Some authorities recognise 6 valid species, treating S. amiscus as a junior synonym of S. hains and both S. gilberti and S, investigatoris as a junior synonyms of S. engyceros.

==Characteristics==
Scalicus armoured gurnards have no teeth in the upper jaw, a smooth lateral margin of the head. The rear pairs of the lower lateral rows of scutes are not joined to each other, The lower jaw has barbels which are not branched, apart from the rearmost barbels on the lip and chin.
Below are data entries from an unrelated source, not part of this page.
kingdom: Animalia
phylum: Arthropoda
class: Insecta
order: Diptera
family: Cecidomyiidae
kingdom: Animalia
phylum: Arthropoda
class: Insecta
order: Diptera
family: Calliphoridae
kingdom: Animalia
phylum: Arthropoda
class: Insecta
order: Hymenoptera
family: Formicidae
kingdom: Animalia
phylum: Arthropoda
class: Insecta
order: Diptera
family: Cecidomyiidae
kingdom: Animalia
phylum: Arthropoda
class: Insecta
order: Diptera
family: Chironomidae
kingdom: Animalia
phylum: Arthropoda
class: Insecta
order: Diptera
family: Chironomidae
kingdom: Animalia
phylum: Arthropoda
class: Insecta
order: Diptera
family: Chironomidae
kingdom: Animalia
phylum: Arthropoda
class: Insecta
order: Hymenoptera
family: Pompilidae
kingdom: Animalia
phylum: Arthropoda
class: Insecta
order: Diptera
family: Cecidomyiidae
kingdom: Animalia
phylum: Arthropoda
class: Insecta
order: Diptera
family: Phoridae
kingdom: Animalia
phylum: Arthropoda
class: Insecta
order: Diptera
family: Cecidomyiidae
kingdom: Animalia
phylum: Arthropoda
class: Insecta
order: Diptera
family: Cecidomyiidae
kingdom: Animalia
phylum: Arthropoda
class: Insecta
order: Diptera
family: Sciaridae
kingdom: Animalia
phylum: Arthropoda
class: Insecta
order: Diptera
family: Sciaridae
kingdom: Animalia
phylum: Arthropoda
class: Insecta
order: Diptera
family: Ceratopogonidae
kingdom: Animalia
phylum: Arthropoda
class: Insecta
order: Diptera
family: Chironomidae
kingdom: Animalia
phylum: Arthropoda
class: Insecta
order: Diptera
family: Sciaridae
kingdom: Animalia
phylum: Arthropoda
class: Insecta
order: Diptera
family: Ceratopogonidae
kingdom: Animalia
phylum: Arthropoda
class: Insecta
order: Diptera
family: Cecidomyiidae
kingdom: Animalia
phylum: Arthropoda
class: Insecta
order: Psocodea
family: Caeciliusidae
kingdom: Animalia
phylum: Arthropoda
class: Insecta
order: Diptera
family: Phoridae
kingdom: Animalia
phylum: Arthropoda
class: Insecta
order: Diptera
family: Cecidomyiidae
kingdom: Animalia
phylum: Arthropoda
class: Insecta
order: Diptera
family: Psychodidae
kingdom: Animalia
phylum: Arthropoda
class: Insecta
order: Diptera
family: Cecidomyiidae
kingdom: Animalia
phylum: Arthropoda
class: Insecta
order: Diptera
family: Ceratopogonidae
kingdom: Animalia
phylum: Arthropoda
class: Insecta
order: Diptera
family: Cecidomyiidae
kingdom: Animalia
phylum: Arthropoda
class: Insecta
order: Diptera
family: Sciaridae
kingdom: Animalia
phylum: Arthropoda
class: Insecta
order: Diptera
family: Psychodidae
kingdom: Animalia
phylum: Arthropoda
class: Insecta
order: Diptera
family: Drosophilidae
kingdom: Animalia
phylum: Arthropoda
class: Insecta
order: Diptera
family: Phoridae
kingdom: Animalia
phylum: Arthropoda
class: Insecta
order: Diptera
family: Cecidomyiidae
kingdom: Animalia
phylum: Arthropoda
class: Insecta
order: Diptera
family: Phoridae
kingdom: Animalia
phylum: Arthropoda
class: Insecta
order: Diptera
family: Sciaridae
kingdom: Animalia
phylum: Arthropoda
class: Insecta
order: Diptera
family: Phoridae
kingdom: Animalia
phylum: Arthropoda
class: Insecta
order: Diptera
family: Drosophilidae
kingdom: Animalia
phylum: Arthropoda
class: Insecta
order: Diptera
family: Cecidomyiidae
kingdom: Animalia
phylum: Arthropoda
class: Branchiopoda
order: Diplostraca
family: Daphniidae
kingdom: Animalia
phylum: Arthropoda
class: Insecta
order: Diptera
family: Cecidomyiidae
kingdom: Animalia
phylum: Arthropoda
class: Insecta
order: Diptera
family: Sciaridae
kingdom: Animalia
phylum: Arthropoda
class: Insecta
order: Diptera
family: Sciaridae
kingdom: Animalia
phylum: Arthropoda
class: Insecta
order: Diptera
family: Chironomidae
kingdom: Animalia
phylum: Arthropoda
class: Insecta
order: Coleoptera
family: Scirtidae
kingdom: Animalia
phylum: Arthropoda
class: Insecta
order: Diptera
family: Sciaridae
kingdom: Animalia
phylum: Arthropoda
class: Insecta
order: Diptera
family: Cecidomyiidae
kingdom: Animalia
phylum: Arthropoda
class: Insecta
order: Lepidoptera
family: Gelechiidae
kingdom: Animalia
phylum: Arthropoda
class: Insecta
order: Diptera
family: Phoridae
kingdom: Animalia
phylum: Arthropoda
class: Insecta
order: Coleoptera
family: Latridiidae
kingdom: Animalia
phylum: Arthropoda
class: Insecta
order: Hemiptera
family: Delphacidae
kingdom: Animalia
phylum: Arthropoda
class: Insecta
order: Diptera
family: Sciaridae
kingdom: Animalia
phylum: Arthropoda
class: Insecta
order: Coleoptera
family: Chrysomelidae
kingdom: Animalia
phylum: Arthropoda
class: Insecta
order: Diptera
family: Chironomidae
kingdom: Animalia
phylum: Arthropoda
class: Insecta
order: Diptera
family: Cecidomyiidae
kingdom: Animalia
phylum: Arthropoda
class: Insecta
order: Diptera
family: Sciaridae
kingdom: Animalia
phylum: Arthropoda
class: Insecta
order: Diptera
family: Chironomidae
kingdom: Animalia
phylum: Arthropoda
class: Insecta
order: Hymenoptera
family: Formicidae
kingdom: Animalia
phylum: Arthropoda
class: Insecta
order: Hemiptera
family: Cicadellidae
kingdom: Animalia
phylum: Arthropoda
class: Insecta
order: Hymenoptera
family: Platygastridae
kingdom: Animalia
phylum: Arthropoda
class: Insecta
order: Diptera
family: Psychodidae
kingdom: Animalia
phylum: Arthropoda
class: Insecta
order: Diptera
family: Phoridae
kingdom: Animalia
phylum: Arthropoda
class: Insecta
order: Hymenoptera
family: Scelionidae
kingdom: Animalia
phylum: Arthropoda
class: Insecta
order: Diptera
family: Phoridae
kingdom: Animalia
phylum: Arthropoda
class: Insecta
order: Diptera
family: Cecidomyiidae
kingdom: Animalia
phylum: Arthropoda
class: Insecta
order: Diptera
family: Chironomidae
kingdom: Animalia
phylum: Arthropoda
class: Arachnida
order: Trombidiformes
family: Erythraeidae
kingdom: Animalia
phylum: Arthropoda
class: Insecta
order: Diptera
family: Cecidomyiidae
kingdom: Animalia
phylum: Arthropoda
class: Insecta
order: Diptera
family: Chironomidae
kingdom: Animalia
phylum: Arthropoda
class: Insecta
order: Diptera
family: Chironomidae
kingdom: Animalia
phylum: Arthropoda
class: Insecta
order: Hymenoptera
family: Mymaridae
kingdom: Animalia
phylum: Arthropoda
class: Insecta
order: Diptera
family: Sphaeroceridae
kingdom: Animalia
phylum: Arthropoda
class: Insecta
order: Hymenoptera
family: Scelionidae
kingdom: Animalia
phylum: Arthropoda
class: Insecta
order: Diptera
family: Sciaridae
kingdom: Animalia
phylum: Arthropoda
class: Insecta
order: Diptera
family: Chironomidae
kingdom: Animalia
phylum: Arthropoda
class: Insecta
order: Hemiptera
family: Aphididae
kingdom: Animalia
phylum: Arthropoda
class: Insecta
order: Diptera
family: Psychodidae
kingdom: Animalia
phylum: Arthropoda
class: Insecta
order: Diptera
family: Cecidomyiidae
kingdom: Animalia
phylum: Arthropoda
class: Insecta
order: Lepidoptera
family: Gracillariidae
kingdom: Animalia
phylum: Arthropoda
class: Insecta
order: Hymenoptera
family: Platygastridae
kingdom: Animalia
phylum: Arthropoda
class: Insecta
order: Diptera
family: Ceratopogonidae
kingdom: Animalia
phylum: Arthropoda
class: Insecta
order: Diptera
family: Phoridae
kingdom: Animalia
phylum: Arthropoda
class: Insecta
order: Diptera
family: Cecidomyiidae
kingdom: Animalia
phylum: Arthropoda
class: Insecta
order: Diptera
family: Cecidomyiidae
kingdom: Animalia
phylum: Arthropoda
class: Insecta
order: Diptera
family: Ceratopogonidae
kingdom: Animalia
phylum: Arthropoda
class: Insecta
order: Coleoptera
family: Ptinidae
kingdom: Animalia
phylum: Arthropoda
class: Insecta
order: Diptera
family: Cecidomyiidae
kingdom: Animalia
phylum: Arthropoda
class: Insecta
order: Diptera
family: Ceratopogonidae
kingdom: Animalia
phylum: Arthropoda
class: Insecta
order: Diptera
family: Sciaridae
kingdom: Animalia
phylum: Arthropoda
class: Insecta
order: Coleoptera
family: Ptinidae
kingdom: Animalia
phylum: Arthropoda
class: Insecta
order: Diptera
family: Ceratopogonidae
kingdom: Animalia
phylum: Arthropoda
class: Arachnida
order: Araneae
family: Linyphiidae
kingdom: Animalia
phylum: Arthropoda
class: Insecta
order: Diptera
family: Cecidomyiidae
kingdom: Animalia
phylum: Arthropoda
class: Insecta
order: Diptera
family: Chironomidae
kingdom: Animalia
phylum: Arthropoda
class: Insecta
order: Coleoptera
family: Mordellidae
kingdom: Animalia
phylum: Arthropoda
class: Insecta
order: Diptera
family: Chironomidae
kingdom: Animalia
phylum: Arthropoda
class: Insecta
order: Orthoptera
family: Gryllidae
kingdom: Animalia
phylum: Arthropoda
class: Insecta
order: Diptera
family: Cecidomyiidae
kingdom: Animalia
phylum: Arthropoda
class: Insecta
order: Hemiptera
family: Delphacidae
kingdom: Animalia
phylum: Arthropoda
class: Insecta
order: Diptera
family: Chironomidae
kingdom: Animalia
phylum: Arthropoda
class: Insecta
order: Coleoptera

The number of soft rays in the second dorsal fin and the anal fin both exceed 19. The smallest of these fishes is S. quadratorostratus which has a maximum published standard length of 14.9 cm while the largest is S. engyceros which has a maximum published total length of 32 cm.

==Distribution and habitat==
Scalicus armoured gurnards are demersal, deep water fishes which are found in the Indian Ocean from the eastern costa of Africa to Hawaii.